> _ACTIVITY_
Write out again, word for word, the lines below from the line that holds "125 South 4<sup>TH</sup>" through the line that holds "Commerce office, 125", omitting pictures.

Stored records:
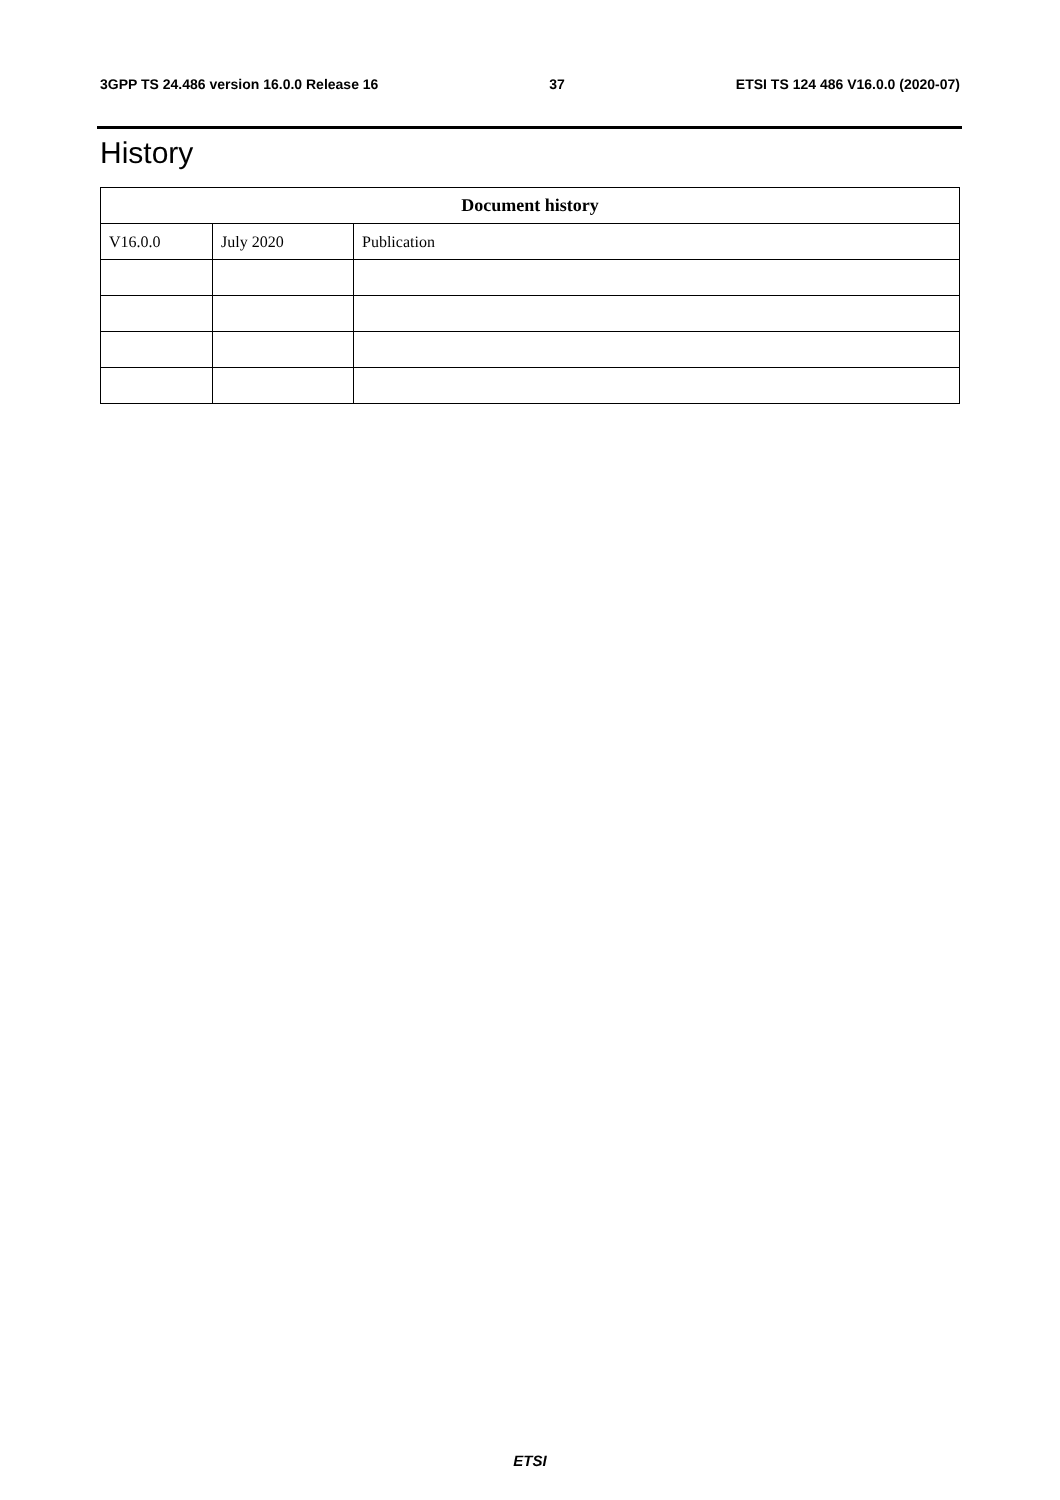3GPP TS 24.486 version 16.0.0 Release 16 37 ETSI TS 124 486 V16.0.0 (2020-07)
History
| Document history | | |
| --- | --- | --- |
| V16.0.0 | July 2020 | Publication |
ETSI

* * *

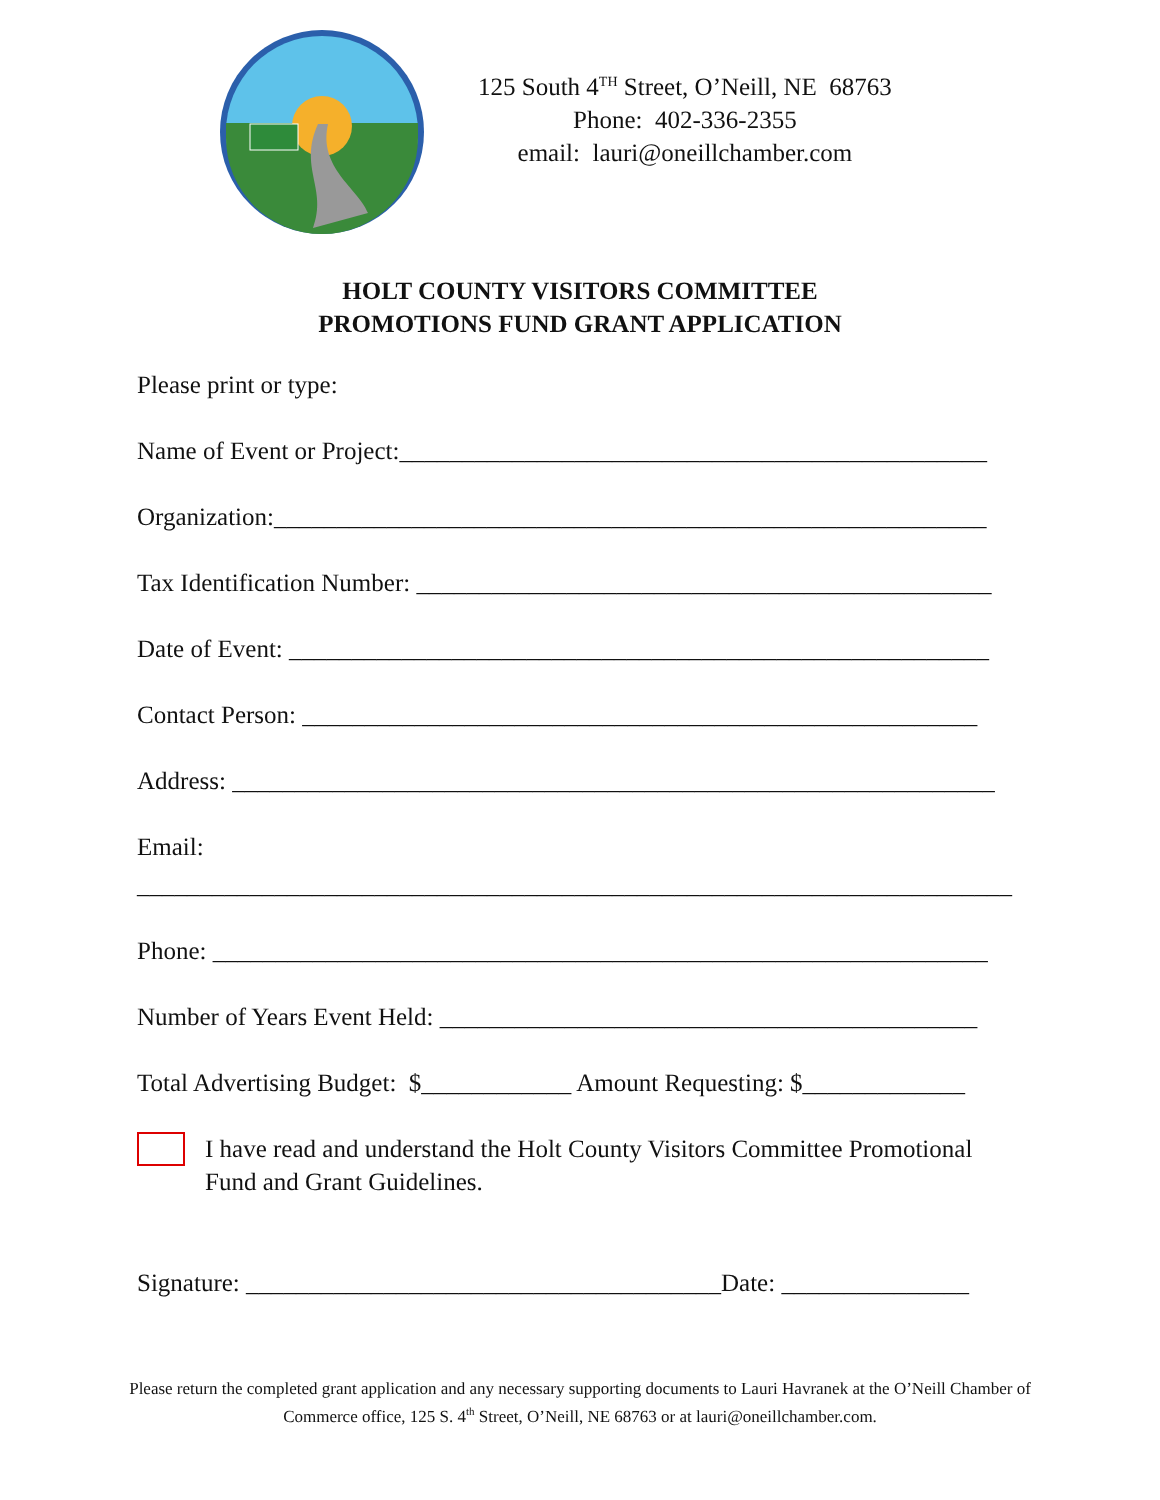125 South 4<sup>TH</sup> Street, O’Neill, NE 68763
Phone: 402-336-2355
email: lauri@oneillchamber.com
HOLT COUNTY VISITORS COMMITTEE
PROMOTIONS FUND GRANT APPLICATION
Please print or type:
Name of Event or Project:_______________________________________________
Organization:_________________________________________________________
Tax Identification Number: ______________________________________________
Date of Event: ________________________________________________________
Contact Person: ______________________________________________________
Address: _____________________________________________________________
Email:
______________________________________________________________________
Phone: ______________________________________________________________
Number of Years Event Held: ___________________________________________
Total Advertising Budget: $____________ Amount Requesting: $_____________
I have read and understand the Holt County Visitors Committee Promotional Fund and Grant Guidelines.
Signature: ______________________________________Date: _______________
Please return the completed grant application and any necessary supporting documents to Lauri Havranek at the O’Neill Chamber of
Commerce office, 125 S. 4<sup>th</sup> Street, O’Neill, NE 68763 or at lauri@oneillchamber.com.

> _PROBLEM SOLUTION_
125 South 4<sup>TH</sup> Street, O’Neill, NE 68763
Phone: 402-336-2355
email: lauri@oneillchamber.com
HOLT COUNTY VISITORS COMMITTEE
PROMOTIONS FUND GRANT APPLICATION
Please print or type:
Name of Event or Project:_______________________________________________
Organization:_________________________________________________________
Tax Identification Number: ______________________________________________
Date of Event: ________________________________________________________
Contact Person: ______________________________________________________
Address: _____________________________________________________________
Email:
______________________________________________________________________
Phone: ______________________________________________________________
Number of Years Event Held: ___________________________________________
Total Advertising Budget: $____________ Amount Requesting: $_____________
I have read and understand the Holt County Visitors Committee Promotional Fund and Grant Guidelines.
Signature: ______________________________________Date: _______________
Please return the completed grant application and any necessary supporting documents to Lauri Havranek at the O’Neill Chamber of
Commerce office, 125 S. 4<sup>th</sup> Street, O’Neill, NE 68763 or at lauri@oneillchamber.com.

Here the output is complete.